Segment Start: PASSAGE

After a one year stop, this blog is back!
To start with my OpEd in this month's Communication mag. It's about blogs and social networks.
By Jihad Bitar
Head of Knowledge at Quantum Communications
When the editor of this fine magazine contacted me for this column, the first question she asked me was “why haven’t you been updating your blog?”. Even though the true reason was a fashionable laziness attitude in these hot summer days, I also noted that my “blog monitoring” business had gone down by 50% in the last two years, while my Facebook and Twitter listening revenues was up by 400%!
So are blogs dying? What is certain is that we are a large 190 million worldwide blog population… but a declining one. The number of blogs created has gone down significantly in the last 3 years. And of the 190 million blogs out there, only 4% (source: Technocrati) were updated in the last 4 months, indicating a slow but certain erosion. Instead of creating a blog to post ideas or comments on the neighbors, user x now prefers to open a Facebook page (much faster) and/or twit on the predicament of having noisy neighbors. Twitter and Facebook’s unique strength is unmatchable for the typical blog: they both need less content: Creating and updating content is probably one of the most annoying thing user x has ever done.

Segment End: PASSAGE
Segment Start: SUPPLIED MATERIAL

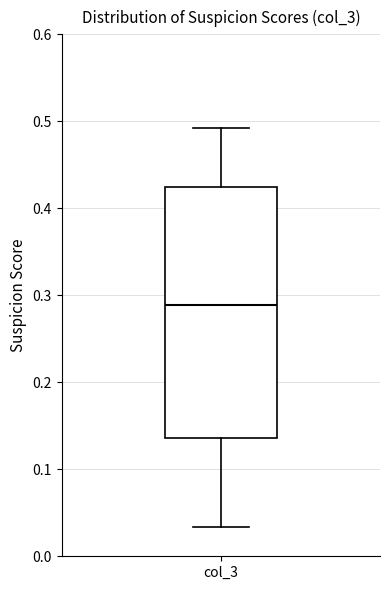

Where is the upper edge of the box for col_3 on the y-axis? The values are not printed on the chart, so give them approximately, as read against the axis.

0.42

Segment End: SUPPLIED MATERIAL

* _REQUEST_: List every percentage that appears in the blog post about blogs and social networks, and give what each one describes.

* _SOLUTION FOR THIS PROBLEM_:
- 50%: the drop in the author's "blog monitoring" business over the last two years
- 400%: the rise in the author's Facebook and Twitter listening revenues
- 4%: the share of the 190 million blogs that were updated in the last 4 months